Economizar para comprar um imóvel e garantir uma terceira idade mais tranquila são as duas principais preocupações das poupadoras e investidoras. Talvez por isso elas sejam mais conservadoras do que os homens, como mostrou outra pesquisa realizada pela Sophia Mind em janeiro deste ano, com cerca de 1.500 mulheres de 25 a 50 anos: 73% das entrevistadas guardam seu dinheiro em caderneta de poupança, o investimento mais seguro e menos rentável que existe. “Em seguida vêm a preocupação de garantir boas condições de vida aos filhos e o desejo de ter recursos para projetos pessoais, como cursos ou viagens”, detalha Cássio Segura, do BB. “Na ótica masculina do investimento, há ousadia, foco em resultado, racionalidade, competitividade.

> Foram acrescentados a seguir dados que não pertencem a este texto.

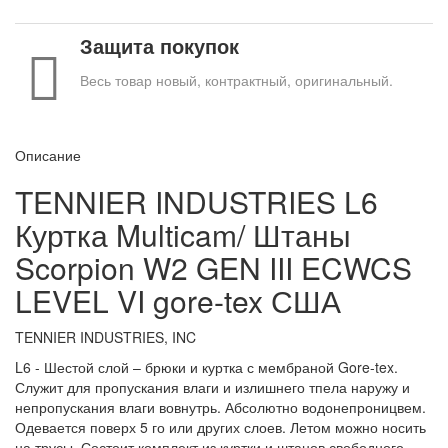
Защита покупок
Весь товар новый, контрактный, оригинальный.
Описание
TENNIER INDUSTRIES L6
Куртка Multicam/ Штаны
Scorpion W2 GEN III ECWCS
LEVEL VI gore-tex США
TENNIER INDUSTRIES, INC
L6 - Шестой слой – брюки и куртка с мембраной Gore-tex.
Служит для пропускания влаги и излишнего тпела наружу и
непропускания влаги вовнутрь. Абсолютно водонепроницвем.
Одевается поверх 5 го или других слоев. Летом можно носить
на трусы. Состоит комплект из куртки и штанов свободного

Na feminina, há prudência, paciência, emoção e intuição”, observa Viviane.

Há também uma busca disciplinada por informação. Segundo a mesma pesquisa da Sophia Mind, 46% das entrevistadas realizam algum tipo de investimento e 39% têm muito interesse em temas como investimento e finanças. “As mulheres estão ficando bastante ousadas. Segundo a Bolsa de Valores de São Paulo, em 2002 elas somavam 15 mil investidoras e, em 2007, já eram mais de 112 mil”, compara o economista Everton Lopes, autor dos livros Do Economês para o Português – Um Guia Prático para Finanças Pessoais e Seu Bolso no Divã. Para Lopes, as mulheres não jogam na bolsa: “Elas investem, trabalhando para fazer seu dinheiro gerar mais dinheiro”.

Viviane de Oliveira é uma das fundadoras da Confraria das Mulheres da Bolsa, um grupo formado por 25 meninas superpoderosas gaúchas. De 24 a 60 anos e com experiências de vida diferentes, elas se reúnem para trocar informações, promover eventos beneficentes e até “operar” juntas. “A bolsa é um ambiente onde as mulheres se dão muito bem. Somos disciplinadas e temos facilidade para aceitar regras. E, como em qualquer outra coisa na vida, existem regras que precisam ser seguidas, inclusive para garantir segurança na atividade”, descreve a investidora, citando como aliados, apesar das diferenças dentro do grupo, os ingredientes que todas têm em comum. “Mulheres querem algo mais, almejam rentabilidade e não serem obrigadas a lidar com as limitações impostas por salário, horário de trabalho e perspectivas que caibam dentro desses parâmetros”, descreve Viviane. 

E os homens, como enxergam essa movimentação? “Tudo isso assusta”, opina a psicóloga Marina Vasconcellos, especializada em terapia familiar e de casal. “Hoje é comum ver mulheres que moram sozinhas, ganham bem, são independentes e inteligentes – e têm dificuldade de encontrar parceiros. Eles não se sentem mais necessários. E acho que toda essa independência não tem volta. Mas é preciso bom senso e lembrar que homens e mulheres se complementam.”